Let me add that everything is well dusted. A cleaner comes in once a week and

she does a good job. But she is under instructions not to move anything, in

case I need it. So she has learned just to polish the whole lot as if it were

an installation at Tate Modern.

Other writers clearly find it easier to get their act together, and no doubt

most non-writers do too. But judging from my own admittedly extreme experience,

they can only get things under control by striving mightily against a force of

nature that wants things to be disorganised rather than not.

Scientists call it entropy. Back in the early 19th Century, Carl von

Clausewitz, in his great work about military strategy On War, called it

Friction. Clausewitz said that you have to have a plan for the battle but the

plan had better include plenty of room for the absolute certainty that the plan

will start growing fur from the first moment of its execution.

I have just been checking up in my copy of Clausewitz - I had to buy another

copy, because my original copy is somewhere in my bookshelves, which means that

it might as well be on Mars - and I can tell from every sentence that he was

writing with the insight conferred by self knowledge.

I'll bet all the money in my foreign coin collection - it's over there in the

fruit bowl, and some of those hundreds of obsolete francs and deutschmarks are

sure to be worth something to collectors a hundred years from now. I'll bet all

that money in the fruit bowl - and if you're asking where the fruit is, I

gathered up all my powers of organisation and threw it out only a month after I

forgot to eat it. I'll bet all that money that Clausewitz, when he was working

on his magnum opus in his last years, was sitting at a desk that looked like

the morning after the Battle of Waterloo.

His name for the accumulated effect of Friction was the Fog of War. When I read

that, I could tell straight away that here was a man who, like me, couldn't

toast a slice of bread without filling his apartment with smoke. When his widow

prepared his manuscript for posthumous publication, she probably found

sandwiches in it.

Dangerous signal

When DVDs came in, I rarely played my VHS tapes again, but the VHS tapes did

not move out. There are several hundred of them here, stacked on the floor. My

first copy of Clausewitz might be somewhere behind them. I know there is a

squash racket behind them because I can see the edge of its frame sticking up.

Will I ever play squash again? Of course not, so why is the racket still there?

Perhaps it's trying to remind me that the best equipped pontificator is the one

who is aware of his own propensities towards chaos. Unable to organise his own

breakfast, he will be less ready to condemn officials who can't organise an

efficient system for sending out student grants, or collecting private

information onto a CD-ROM that won't be left on a train.
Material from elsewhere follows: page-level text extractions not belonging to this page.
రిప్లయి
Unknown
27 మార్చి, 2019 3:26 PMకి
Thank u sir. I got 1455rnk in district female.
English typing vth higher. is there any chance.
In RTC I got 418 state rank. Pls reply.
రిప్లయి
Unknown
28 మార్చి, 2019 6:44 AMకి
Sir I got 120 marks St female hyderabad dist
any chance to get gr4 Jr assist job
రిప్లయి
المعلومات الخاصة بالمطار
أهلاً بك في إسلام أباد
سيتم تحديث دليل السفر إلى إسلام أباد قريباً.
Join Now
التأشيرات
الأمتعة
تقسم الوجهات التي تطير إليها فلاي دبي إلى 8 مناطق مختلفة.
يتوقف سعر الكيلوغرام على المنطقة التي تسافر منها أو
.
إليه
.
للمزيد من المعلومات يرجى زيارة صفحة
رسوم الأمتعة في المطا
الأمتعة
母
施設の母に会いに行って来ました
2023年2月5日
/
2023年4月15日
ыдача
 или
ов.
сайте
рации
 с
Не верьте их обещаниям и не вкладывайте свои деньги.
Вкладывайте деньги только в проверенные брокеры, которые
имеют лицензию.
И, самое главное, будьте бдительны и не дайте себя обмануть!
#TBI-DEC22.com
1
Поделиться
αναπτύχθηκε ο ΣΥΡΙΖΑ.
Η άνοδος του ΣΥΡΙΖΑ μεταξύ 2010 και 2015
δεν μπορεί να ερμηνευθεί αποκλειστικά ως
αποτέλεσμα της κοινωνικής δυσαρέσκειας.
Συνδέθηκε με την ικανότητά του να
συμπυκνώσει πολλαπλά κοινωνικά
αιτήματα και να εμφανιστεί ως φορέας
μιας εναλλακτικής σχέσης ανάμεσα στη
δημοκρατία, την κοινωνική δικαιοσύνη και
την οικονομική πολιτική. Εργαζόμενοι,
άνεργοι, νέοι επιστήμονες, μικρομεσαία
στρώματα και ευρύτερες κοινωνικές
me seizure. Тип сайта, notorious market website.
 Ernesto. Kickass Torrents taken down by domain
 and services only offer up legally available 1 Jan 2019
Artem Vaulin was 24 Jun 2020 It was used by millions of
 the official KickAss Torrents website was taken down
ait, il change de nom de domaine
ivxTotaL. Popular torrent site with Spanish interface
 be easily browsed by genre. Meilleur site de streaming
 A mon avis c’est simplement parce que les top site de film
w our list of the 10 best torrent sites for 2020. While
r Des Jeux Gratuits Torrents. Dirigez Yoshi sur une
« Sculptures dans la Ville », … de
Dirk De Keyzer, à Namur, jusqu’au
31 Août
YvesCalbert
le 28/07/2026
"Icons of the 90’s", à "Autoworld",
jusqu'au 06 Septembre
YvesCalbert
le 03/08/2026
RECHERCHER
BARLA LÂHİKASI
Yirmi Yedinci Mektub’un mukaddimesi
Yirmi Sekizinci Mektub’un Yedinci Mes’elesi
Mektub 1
But even the most self-aware pontificator is still likely to expect too much of

the world. Rarely will he be sufficiently amazed that society functions at all,

considering some of the human material it has to work with. In ancient Greece,

the philosopher Diogones, wedded to simplicity, lived in a tub. But he still

roamed the streets of Athens by daylight while carrying a lamp. He said that he

was looking for an honest man, and everybody wrote it down, saying that

Diogones the cynic was a piercing analyst of the human condition. But maybe he

just didn't know how to turn the lamp off.

Sitting at this computer, on whose keyboard I have just typed the word "lamp"

and actually written the word "lump", I am face to face with an item of

technology that Diogones would not have known how to switch on. I barely know

how to switch it on either, have often failed to switch it off - why does it

ask me "do you wish to report the error" when I don't know what the error is?

And yet I do know that its mere presence in the pile of rubble I call my desk

is sending me a dangerous signal.

This miracle of machinery is telling me that order can emerge from chaos after

all. Well, yes, it can, but only against heavy odds, because chaos is inherent

even in the minds of those who make the miracles. And it is certainly inherent

within the pontificator. I can pontificate about that with some certainty, even

as I type the last words of this sprict, scirpt, script, reach for my mug of

coffee and get a mouthful of ball point pens.